■ **Transcribed page contents**:
===============
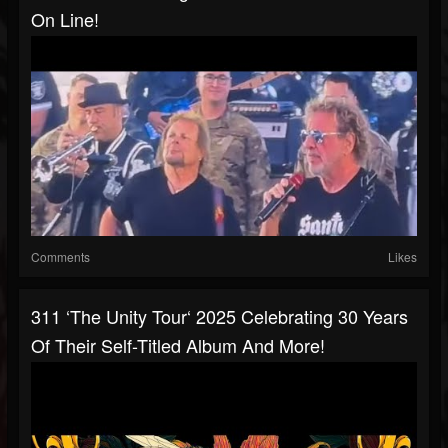
On Line!
Comments
Likes
311 ‘The Unity Tour‘ 2025 Celebrating 30 Years
Of Their Self-Titled Album And More!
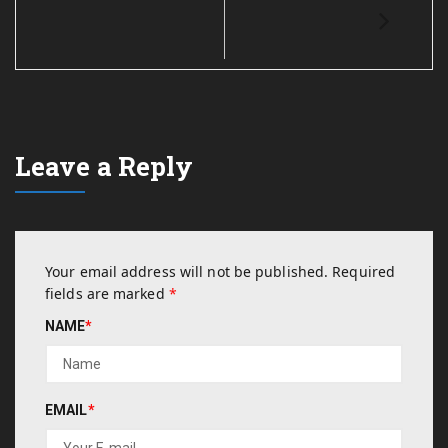
Leave a Reply
Your email address will not be published.
Required
fields are marked
*
NAME
*
EMAIL
*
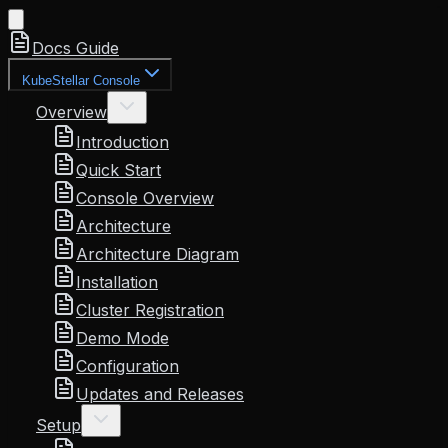
Docs Guide
KubeStellar Console
Overview
Introduction
Quick Start
Console Overview
Architecture
Architecture Diagram
Installation
Cluster Registration
Demo Mode
Configuration
Updates and Releases
Setup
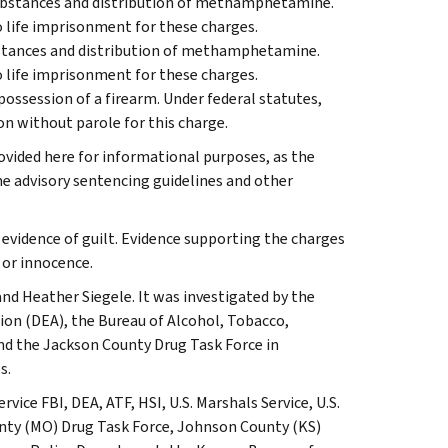
 substances and distribution of methamphetamine.
o life imprisonment for these charges.
ubstances and distribution of methamphetamine.
o life imprisonment for these charges.
possession of a firearm. Under federal statutes,
son without parole for this charge.
vided here for informational purposes, as the
e advisory sentencing guidelines and other
 evidence of guilt. Evidence supporting the charges
 or innocence.
and Heather Siegele. It was investigated by the
ion (DEA), the Bureau of Alcohol, Tobacco,
nd the Jackson County Drug Task Force in
s.
ce FBI, DEA, ATF, HSI, U.S. Marshals Service, U.S.
nty (MO) Drug Task Force, Johnson County (KS)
===============
■ **Task to carry out**:
Omitting all pictures, copy the preceding entries without any alteration.

■ **Reply**:
On Line!
Comments
Likes
311 ‘The Unity Tour‘ 2025 Celebrating 30 Years
Of Their Self-Titled Album And More!
Leave a Reply
Your email address will not be published.
Required
fields are marked
*
NAME
*
EMAIL
*
Docs Guide
KubeStellar Console
Overview
Introduction
Quick Start
Console Overview
Architecture
Architecture Diagram
Installation
Cluster Registration
Demo Mode
Configuration
Updates and Releases
Setup
 substances and distribution of methamphetamine.
o life imprisonment for these charges.
ubstances and distribution of methamphetamine.
o life imprisonment for these charges.
possession of a firearm. Under federal statutes,
son without parole for this charge.
vided here for informational purposes, as the
e advisory sentencing guidelines and other
 evidence of guilt. Evidence supporting the charges
 or innocence.
and Heather Siegele. It was investigated by the
ion (DEA), the Bureau of Alcohol, Tobacco,
nd the Jackson County Drug Task Force in
s.
ce FBI, DEA, ATF, HSI, U.S. Marshals Service, U.S.
nty (MO) Drug Task Force, Johnson County (KS)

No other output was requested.